INLIA
Gemeentelijke noodopvang in Groningen (15-04-10)
De Gemeente Groningen biedt nog steeds ondersteuning aan dakloze
vreemdelingen, ook na het definitief sluiten per 19 februari 2010 van
de centrale noodopvanglocatie (het Formule 1 Hotel, dat werd beheerd
door de Stichting Transitvoorziening Dakloze Vreemdelingen Groningen).
Zoals in de noordelijke media al werd bericht stelt de Gemeente
Groningen de Stichting INLIA in staat financiële ondersteuning te
geven aan enkele oud-bewoners van de centrale locatie, en aan een
tiental andere dakloze vreemdelingen. Het College van B&W doet dat
omdat ze "het uit het oogpunt van de zorgplicht ongewenst (vindt) dat
kwetsbare personen op straat komen te staan", zo schrijft het college
aan de gemeenteraad in een brief d.d. 1/4/10.

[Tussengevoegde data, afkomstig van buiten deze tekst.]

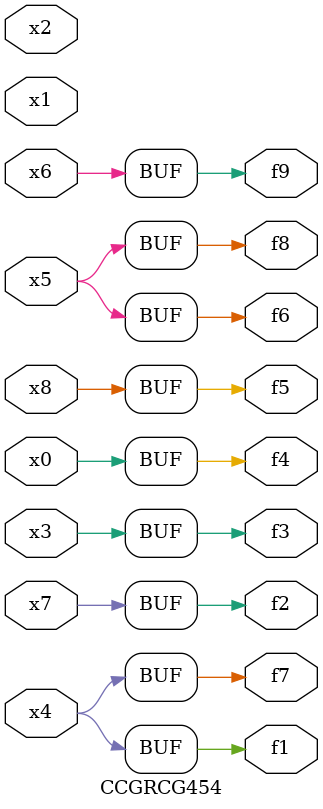
<source format=v>
module CCGRCG454(
	input x0, x1, x2, x3, x4, x5, x6, x7, x8,
	output f1, f2, f3, f4, f5, f6, f7, f8, f9
);
	assign f1 = x4;
	assign f2 = x7;
	assign f3 = x3;
	assign f4 = x0;
	assign f5 = x8;
	assign f6 = x5;
	assign f7 = x4;
	assign f8 = x5;
	assign f9 = x6;
endmodule

</source>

In de media wordt veelal de term `uitgeprocedeerd' gebruikt, maar dit
gaat in de meeste gevallen niet op. Een aanzienlijk deel betreft
vreemdelingen die in afwachting zijn van een beslissing in hun
verblijfsrechtelijke procedure en rechtmatig in Nederland verblijven,
zelfs met een meldplicht bij de Vreemdelingenpolitie, maar toch geen
opvangvoorzieningen van het rijk ontvangen.

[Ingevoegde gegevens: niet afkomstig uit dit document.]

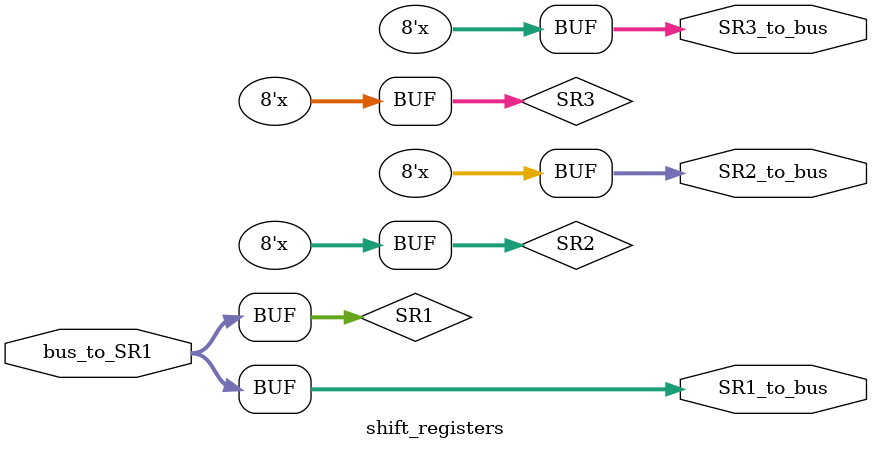
<source format=v>
module shift_registers(input wire [7:0] bus_to_SR1,
							  output wire [7:0] SR1_to_bus,
							  output wire [7:0] SR2_to_bus,
							  output wire [7:0] SR3_to_bus);

reg [7:0] SR1;
reg [7:0] SR2;
reg [7:0] SR3;
	
assign SR1_to_bus = SR1;
assign SR2_to_bus = SR2;
assign SR3_to_bus = SR3;
						  
always@(bus_to_SR1)
begin
		SR3 <= SR2;
		SR2 <= SR1;
		SR1 <= bus_to_SR1;
end

endmodule
</source>
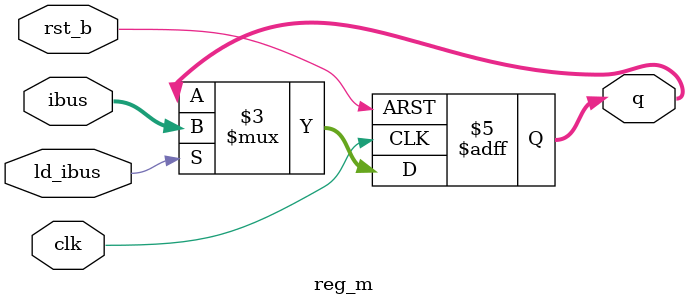
<source format=v>
module reg_m (input clk, rst_b, ld_ibus, input [7:0] ibus, output reg [7:0] q); 

always @ (posedge clk, negedge rst_b)
if (!rst_b)        q <= 0;
else if (ld_ibus)  q <= ibus;

endmodule
</source>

Een tweede groep betreft ex-AMA's (alleenstaande minderjarige
asielzoekers) voor wie een perspectief wordt ontwikkeld in Nederland
(in de vorm van legaal verblijf) ofwel ondersteuning wordt geboden bij
het realiseren van een duurzame terugkeer naar het land van herkomst.

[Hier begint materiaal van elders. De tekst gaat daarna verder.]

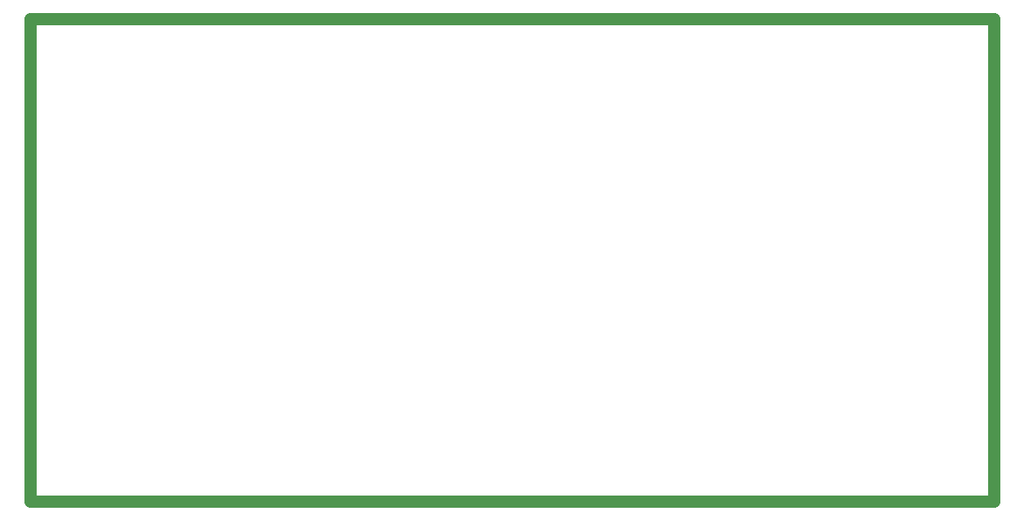
<source format=gm1>
G04*
G04 #@! TF.GenerationSoftware,Altium Limited,Altium Designer,20.0.2 (26)*
G04*
G04 Layer_Color=16711935*
%FSLAX25Y25*%
%MOIN*%
G70*
G01*
G75*
%ADD93C,0.05000*%
D93*
X75000Y0D02*
X318500D01*
X39500D02*
X75000D01*
X0D02*
X39500D01*
X0Y-197500D02*
Y0D01*
Y-197500D02*
X39500D01*
X75000D01*
X318500D01*
X354000D01*
X393701D01*
Y0D01*
X318500D02*
X354000D01*
X393701D01*
M02*

</source>
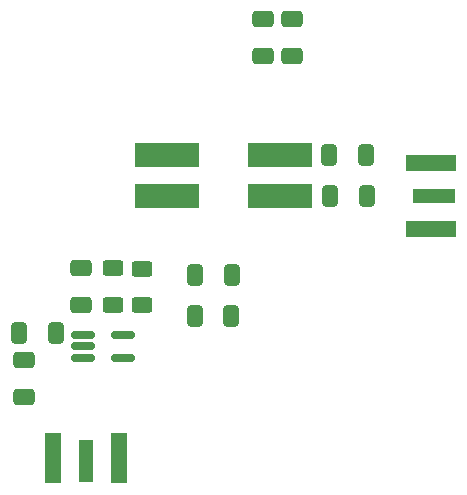
<source format=gbr>
%TF.GenerationSoftware,KiCad,Pcbnew,8.99.0-unknown-8ec1016ccf~178~ubuntu22.04.1*%
%TF.CreationDate,2024-05-09T20:44:09+05:30*%
%TF.ProjectId,HF-PA-v10,48462d50-412d-4763-9130-2e6b69636164,rev?*%
%TF.SameCoordinates,Original*%
%TF.FileFunction,Paste,Top*%
%TF.FilePolarity,Positive*%
%FSLAX46Y46*%
G04 Gerber Fmt 4.6, Leading zero omitted, Abs format (unit mm)*
G04 Created by KiCad (PCBNEW 8.99.0-unknown-8ec1016ccf~178~ubuntu22.04.1) date 2024-05-09 20:44:09*
%MOMM*%
%LPD*%
G01*
G04 APERTURE LIST*
G04 Aperture macros list*
%AMRoundRect*
0 Rectangle with rounded corners*
0 $1 Rounding radius*
0 $2 $3 $4 $5 $6 $7 $8 $9 X,Y pos of 4 corners*
0 Add a 4 corners polygon primitive as box body*
4,1,4,$2,$3,$4,$5,$6,$7,$8,$9,$2,$3,0*
0 Add four circle primitives for the rounded corners*
1,1,$1+$1,$2,$3*
1,1,$1+$1,$4,$5*
1,1,$1+$1,$6,$7*
1,1,$1+$1,$8,$9*
0 Add four rect primitives between the rounded corners*
20,1,$1+$1,$2,$3,$4,$5,0*
20,1,$1+$1,$4,$5,$6,$7,0*
20,1,$1+$1,$6,$7,$8,$9,0*
20,1,$1+$1,$8,$9,$2,$3,0*%
G04 Aperture macros list end*
%ADD10R,3.600000X1.270000*%
%ADD11R,4.200000X1.350000*%
%ADD12RoundRect,0.250000X-0.412500X-0.650000X0.412500X-0.650000X0.412500X0.650000X-0.412500X0.650000X0*%
%ADD13RoundRect,0.250000X0.650000X-0.412500X0.650000X0.412500X-0.650000X0.412500X-0.650000X-0.412500X0*%
%ADD14R,1.270000X3.600000*%
%ADD15R,1.350000X4.200000*%
%ADD16RoundRect,0.250000X0.412500X0.650000X-0.412500X0.650000X-0.412500X-0.650000X0.412500X-0.650000X0*%
%ADD17RoundRect,0.162500X-0.837500X-0.162500X0.837500X-0.162500X0.837500X0.162500X-0.837500X0.162500X0*%
%ADD18R,5.500000X2.150000*%
%ADD19RoundRect,0.250000X-0.650000X0.412500X-0.650000X-0.412500X0.650000X-0.412500X0.650000X0.412500X0*%
%ADD20RoundRect,0.250000X-0.625000X0.400000X-0.625000X-0.400000X0.625000X-0.400000X0.625000X0.400000X0*%
G04 APERTURE END LIST*
D10*
%TO.C,RF_OUT1*%
X205007500Y-84720000D03*
D11*
X204807500Y-87545000D03*
X204807500Y-81895000D03*
%TD*%
D12*
%TO.C,C12*%
X184757500Y-94920000D03*
X187882500Y-94920000D03*
%TD*%
%TO.C,C9*%
X169887500Y-96320000D03*
X173012500Y-96320000D03*
%TD*%
D13*
%TO.C,C4*%
X175110000Y-93962500D03*
X175110000Y-90837500D03*
%TD*%
D12*
%TO.C,C1*%
X196177500Y-81260000D03*
X199302500Y-81260000D03*
%TD*%
D14*
%TO.C,RF_IN1*%
X175570000Y-107140000D03*
D15*
X172745000Y-106940000D03*
X178395000Y-106940000D03*
%TD*%
D16*
%TO.C,C3*%
X199330000Y-84750000D03*
X196205000Y-84750000D03*
%TD*%
D17*
%TO.C,U2*%
X175270000Y-96512500D03*
X175270000Y-97462500D03*
X175270000Y-98412500D03*
X178690000Y-98412500D03*
X178690000Y-96512500D03*
%TD*%
D18*
%TO.C,T1*%
X182460000Y-81275000D03*
X182460000Y-84705000D03*
X191960000Y-84705000D03*
X191960000Y-81275000D03*
%TD*%
D13*
%TO.C,C5*%
X193040000Y-72862500D03*
X193040000Y-69737500D03*
%TD*%
D19*
%TO.C,C8*%
X170340000Y-98597500D03*
X170340000Y-101722500D03*
%TD*%
D13*
%TO.C,C10*%
X190550000Y-72862500D03*
X190550000Y-69737500D03*
%TD*%
D20*
%TO.C,R2*%
X177860000Y-90840000D03*
X177860000Y-93940000D03*
%TD*%
%TO.C,R3*%
X180300000Y-90870000D03*
X180300000Y-93970000D03*
%TD*%
D12*
%TO.C,C2*%
X184770000Y-91410000D03*
X187895000Y-91410000D03*
%TD*%
M02*

</source>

Voor deze groep geldt dat met het rijk expliciet is afgesproken dat de
gemeenten zorgdragen voor hun opvang; schending door de gemeente van
een afspraak met het rijk is dus in het geheel niet aan de orde.
De derde groep bestaat uit uitgeprocedeerde asielzoekers die actief en
controleerbaar meewerken aan hun terugkeer. Deze voorwaarde is ook in
het verleden altijd door INLIA en gemeenten gehanteerd bij het bieden
van noodopvang. Echter, waar het rijk ervoor kiest om mensen na
verloop van een termijn van 28 dagen of 12 weken uit de voorzieningen
op straat te zetten, onafhankelijk van de vraag of de vreemdeling in
staat zal zijn binnen die termijn het zelfstandig vertrek te
organiseren, heeft o.a. de Gemeente Groningen een meer realistische
kijk op het probleem. De gemeente wil de ondersteuning voortzetten
zolang als nodig is om het vertrek te realiseren, en zo doende ook het
hoofd bieden aan een maatschappelijk, humanitair en openbare-orde
probleem.
In het bestuurakkoord tussen Justitie en de VNG is afgesproken dat de
gemeenten per 1 januari 2010 zouden stoppen met het faciliteren van
noodopvang, op voorwaarde dat het rijk een dusdanig beleid zou voeren
dat noodopvang overbodig zou zijn geworden. In veel gevallen zijn
mensen uit gemeentelijke noodopvangen rond 1 januari 2010
overgeplaatst naar een regulier AZC of een Vrijheidsbeperkende Locatie
(Ter Apel). Op dit moment geldt echter nog altijd dat vreemdelingen
met een reguliere procedure (behalve op medische gronden) niet in
aanmerking komen voor opvang. Ook blijkt uit de laatste cijfers van de
DT&V dat 48% `met onbekende bestemming' vertrekt oftewel op straat
wordt gezet. Van een sluitend beleid is dan ook nog geen sprake.